Tuesday, May 8, 2012

Hello again, still there?

Sadly, I realized my last post was from November. And there has been so much happening around here, but I was soooo very busy actually living life, to write about it. And sometimes that is a good thing. 
And sometimes it is time to return to the recording of it as well.
Christmas!

 What have we been up to? Well...since I have been absent from the blogging world,
we celebrated Sophie's first Thanksgiving, first Christmas (she got a push toy that was the beginning of her learning to walk). We celebrated Husband/Daddy coming home (we really celebrated that one!) and then Sophie's first birthday. And in between we celebrated in small ways all the little events that happen every day. Sophie putting random items of clothing on her head and walking around babbling until she gets our attention. Slinging shoes over her shoulder and putting them where she feels like they belong (to Daddy's chagrin when his shoes are found wet on the back porch). Walking the dogs and the adventure that can be. Sitting at a bookstore with my husband talking and eating cheesecake. 
Aside from all the events, I have been trying to work something out for myself these past few months, but more especially now. I love being a Mom, (even with the long hours, lack of sick days or vacation) but I don't want to be only Mom. Make any sense? For the past few days I have been trying to sort out things I love to do that are just me things. What makes me, me, aside from being wife and mom?
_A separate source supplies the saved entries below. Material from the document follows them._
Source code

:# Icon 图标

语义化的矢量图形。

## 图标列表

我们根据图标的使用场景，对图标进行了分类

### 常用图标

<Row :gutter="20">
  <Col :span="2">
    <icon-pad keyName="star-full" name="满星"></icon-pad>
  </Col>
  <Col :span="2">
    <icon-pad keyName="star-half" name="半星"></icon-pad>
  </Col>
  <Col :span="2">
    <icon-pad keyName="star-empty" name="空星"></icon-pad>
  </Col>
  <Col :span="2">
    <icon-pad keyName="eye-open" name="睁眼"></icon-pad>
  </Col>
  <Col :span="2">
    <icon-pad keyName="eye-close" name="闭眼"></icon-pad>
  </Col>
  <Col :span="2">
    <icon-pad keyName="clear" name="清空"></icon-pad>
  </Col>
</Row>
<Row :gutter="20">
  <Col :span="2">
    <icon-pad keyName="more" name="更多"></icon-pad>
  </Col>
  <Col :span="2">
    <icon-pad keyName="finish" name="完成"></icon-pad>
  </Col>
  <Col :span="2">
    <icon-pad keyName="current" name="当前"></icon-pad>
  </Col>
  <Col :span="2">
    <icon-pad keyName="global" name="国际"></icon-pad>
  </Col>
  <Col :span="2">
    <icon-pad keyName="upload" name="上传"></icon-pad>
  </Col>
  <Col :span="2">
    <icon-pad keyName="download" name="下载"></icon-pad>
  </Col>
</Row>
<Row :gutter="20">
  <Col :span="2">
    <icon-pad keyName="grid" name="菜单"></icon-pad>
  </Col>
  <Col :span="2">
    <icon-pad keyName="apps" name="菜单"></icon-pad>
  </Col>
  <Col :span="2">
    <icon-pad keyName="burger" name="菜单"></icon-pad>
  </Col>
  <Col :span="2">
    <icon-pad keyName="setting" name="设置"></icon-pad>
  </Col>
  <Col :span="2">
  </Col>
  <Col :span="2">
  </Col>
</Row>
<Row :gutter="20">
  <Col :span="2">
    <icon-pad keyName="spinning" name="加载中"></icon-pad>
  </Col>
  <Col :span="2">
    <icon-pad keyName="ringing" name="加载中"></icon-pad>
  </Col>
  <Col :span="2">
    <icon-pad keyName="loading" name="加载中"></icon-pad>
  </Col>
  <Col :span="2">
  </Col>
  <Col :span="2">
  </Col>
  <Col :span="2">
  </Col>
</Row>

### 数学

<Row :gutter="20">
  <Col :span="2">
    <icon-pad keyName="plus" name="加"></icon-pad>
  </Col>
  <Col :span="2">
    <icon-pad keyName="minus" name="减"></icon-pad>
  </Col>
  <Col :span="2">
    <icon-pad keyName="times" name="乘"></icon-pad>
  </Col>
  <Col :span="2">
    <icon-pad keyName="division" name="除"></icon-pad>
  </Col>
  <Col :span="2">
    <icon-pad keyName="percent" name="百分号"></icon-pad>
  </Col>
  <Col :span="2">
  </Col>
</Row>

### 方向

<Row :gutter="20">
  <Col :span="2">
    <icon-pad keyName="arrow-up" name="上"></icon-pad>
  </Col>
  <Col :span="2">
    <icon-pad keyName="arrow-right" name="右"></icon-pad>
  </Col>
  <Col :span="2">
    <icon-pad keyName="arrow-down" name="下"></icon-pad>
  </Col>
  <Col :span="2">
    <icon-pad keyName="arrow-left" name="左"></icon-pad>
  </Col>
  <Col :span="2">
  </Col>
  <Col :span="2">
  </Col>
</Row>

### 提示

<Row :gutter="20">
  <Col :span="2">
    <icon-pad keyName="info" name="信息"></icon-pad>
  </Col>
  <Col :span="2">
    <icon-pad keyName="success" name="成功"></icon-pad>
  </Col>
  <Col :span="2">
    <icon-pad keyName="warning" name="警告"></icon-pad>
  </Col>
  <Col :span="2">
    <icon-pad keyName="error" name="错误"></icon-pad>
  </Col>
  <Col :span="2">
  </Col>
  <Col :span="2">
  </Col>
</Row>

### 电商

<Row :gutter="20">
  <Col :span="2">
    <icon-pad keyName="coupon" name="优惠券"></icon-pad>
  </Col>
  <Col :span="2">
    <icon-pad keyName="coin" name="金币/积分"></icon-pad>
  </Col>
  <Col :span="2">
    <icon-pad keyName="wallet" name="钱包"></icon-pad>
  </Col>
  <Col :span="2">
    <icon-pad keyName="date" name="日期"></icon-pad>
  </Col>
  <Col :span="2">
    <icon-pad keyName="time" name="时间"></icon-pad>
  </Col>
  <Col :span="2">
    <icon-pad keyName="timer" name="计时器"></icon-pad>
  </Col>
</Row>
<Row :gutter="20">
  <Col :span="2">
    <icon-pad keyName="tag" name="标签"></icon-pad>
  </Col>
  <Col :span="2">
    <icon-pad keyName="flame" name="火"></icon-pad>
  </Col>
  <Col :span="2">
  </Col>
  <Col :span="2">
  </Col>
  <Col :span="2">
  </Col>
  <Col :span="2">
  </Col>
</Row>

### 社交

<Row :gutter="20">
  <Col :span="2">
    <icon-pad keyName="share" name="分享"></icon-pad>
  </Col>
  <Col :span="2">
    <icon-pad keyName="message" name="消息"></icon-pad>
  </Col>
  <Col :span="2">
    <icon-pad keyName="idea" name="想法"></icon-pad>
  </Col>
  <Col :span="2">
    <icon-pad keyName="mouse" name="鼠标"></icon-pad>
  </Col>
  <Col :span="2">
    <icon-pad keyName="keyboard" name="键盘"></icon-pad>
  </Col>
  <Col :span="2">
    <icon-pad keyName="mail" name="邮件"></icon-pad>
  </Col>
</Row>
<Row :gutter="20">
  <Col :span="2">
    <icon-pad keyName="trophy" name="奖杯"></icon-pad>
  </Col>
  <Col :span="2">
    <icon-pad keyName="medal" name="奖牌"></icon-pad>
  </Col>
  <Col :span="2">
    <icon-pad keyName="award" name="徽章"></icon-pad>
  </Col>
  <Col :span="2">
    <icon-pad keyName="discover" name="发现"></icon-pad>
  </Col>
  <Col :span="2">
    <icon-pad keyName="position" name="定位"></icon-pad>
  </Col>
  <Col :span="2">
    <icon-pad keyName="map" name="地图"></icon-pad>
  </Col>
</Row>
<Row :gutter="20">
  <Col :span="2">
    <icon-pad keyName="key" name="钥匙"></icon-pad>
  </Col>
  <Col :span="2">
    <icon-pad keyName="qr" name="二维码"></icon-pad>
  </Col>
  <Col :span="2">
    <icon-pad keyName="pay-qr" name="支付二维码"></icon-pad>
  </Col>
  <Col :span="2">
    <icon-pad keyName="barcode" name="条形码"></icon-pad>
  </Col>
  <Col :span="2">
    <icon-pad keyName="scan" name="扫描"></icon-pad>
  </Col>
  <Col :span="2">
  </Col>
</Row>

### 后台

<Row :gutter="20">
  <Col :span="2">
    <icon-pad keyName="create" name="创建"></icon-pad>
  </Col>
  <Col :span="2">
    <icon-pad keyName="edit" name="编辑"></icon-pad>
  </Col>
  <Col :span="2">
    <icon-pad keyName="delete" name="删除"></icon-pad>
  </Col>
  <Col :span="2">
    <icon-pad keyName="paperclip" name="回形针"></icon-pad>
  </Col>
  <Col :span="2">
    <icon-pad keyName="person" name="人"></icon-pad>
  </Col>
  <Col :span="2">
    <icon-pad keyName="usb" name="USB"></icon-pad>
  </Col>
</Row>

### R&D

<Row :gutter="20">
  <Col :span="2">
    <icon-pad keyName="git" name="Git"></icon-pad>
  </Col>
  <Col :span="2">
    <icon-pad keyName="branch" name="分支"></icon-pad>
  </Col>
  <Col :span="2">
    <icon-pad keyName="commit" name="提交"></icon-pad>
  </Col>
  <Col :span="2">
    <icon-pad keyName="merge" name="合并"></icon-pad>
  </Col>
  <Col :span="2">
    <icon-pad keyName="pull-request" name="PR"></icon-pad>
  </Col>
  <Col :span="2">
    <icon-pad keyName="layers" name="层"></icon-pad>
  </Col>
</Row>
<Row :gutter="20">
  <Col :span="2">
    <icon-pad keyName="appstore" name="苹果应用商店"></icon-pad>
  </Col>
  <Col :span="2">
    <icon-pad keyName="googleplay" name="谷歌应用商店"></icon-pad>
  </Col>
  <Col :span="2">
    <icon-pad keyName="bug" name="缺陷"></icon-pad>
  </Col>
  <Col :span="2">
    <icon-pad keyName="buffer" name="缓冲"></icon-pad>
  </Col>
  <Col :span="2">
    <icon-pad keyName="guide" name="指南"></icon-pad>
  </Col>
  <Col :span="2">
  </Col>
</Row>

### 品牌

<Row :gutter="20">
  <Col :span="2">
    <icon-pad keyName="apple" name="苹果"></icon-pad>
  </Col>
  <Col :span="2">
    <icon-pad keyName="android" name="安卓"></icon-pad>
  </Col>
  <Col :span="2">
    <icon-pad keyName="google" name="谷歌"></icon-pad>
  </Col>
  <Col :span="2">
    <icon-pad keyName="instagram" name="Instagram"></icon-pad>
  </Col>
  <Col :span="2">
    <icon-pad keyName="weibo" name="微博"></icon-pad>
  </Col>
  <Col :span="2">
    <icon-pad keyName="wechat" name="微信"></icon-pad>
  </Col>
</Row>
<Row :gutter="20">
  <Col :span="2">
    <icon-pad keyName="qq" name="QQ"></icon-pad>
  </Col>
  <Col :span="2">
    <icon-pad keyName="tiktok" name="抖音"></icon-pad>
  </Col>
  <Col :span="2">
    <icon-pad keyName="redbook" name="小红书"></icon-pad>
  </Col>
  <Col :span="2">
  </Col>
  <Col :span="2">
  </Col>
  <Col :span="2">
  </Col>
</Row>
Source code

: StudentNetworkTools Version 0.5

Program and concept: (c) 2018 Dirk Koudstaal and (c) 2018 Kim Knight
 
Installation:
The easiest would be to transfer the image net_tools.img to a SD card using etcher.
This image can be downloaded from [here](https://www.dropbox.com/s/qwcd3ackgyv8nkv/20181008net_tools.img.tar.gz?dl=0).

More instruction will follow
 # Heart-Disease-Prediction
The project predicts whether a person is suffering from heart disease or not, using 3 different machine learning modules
I "borrowed" husband's camera the other night and started just playing around. And then editing and playing with the results. It felt so good. I love photography but feel so far removed from it that even just taking a few somewhat decent photos (yes they were of Sophie, but she's an awesome subject) was refreshing. 



This is a true "Sophie" face,
but one she may have learned from me...

We looked at road bikes the other day, and I test rode one at a shop in town. Riding around the parking lot, remembering rides I used to do with friends, was again, refreshing. Now I am looking forward to possibly doing group rides again, maybe meeting people outside of mom/kid activities.
I am trying to find those things that were interests before Sophie came around, and maybe even find some new things just for me.
Sophie got hold of a cloth the other day and started using it to wipe the floor in random spots. It was cute watching her imitate something she has seen me do a thousand times, but what has stayed with me is that I don't want her to grow up seeing Mommy only doing laundry and wiping floors and cooking. None of these are bad things (and I mostly enjoy them), but there are so many other things I want my daughter to witness her mom doing. And so many other facets to me, that I need to find again.
More soon on what has been going on here , aside from my rambling thoughts!